(Extracted data entries)
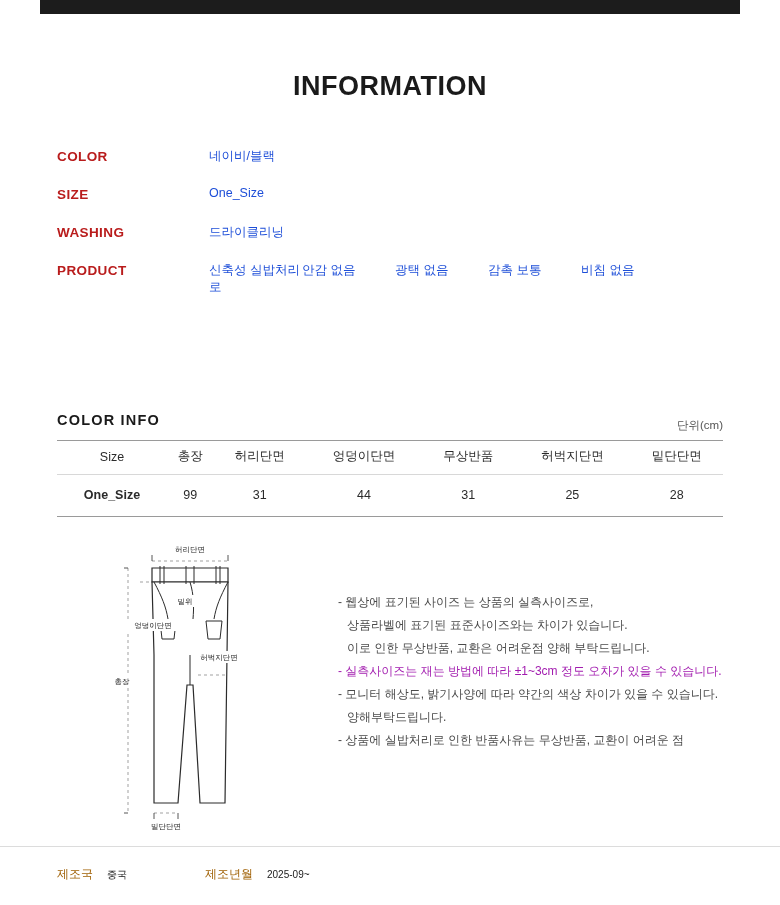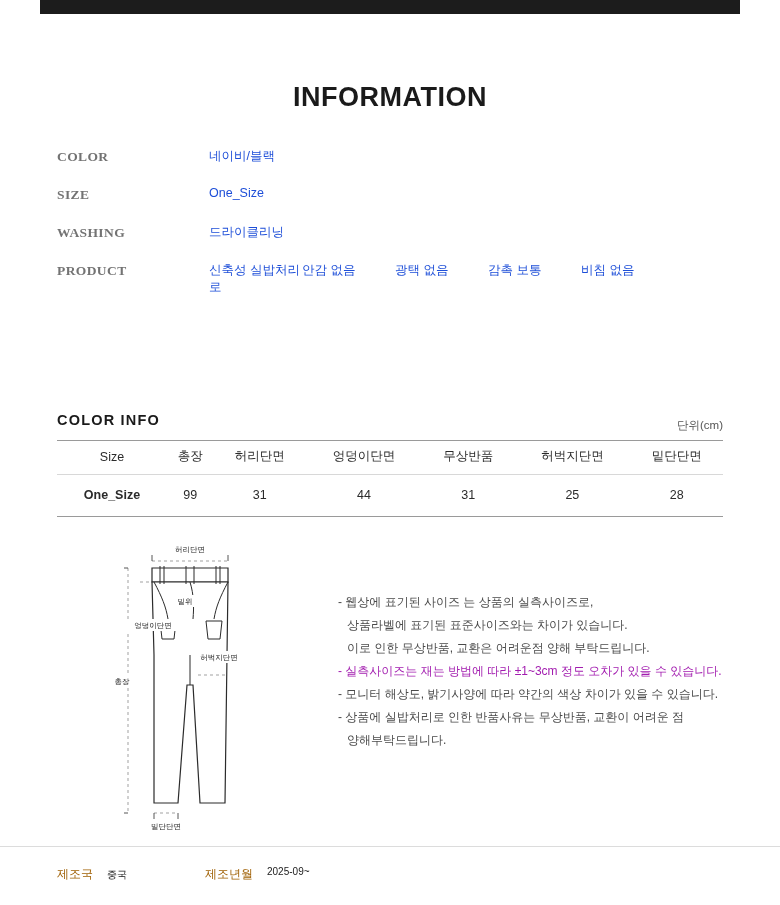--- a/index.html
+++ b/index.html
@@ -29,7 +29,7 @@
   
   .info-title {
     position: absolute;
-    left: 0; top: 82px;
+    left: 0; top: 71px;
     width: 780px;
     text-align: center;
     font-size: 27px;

## [Task to carry out]
Reproduce these records exactly, but not the pictures.

## [Written response]
--- a/index.html
+++ b/index.html
@@ -29,7 +29,7 @@
   
   .info-title {
     position: absolute;
-    left: 0; top: 82px;
+    left: 0; top: 71px;
     width: 780px;
     text-align: center;
     font-size: 27px;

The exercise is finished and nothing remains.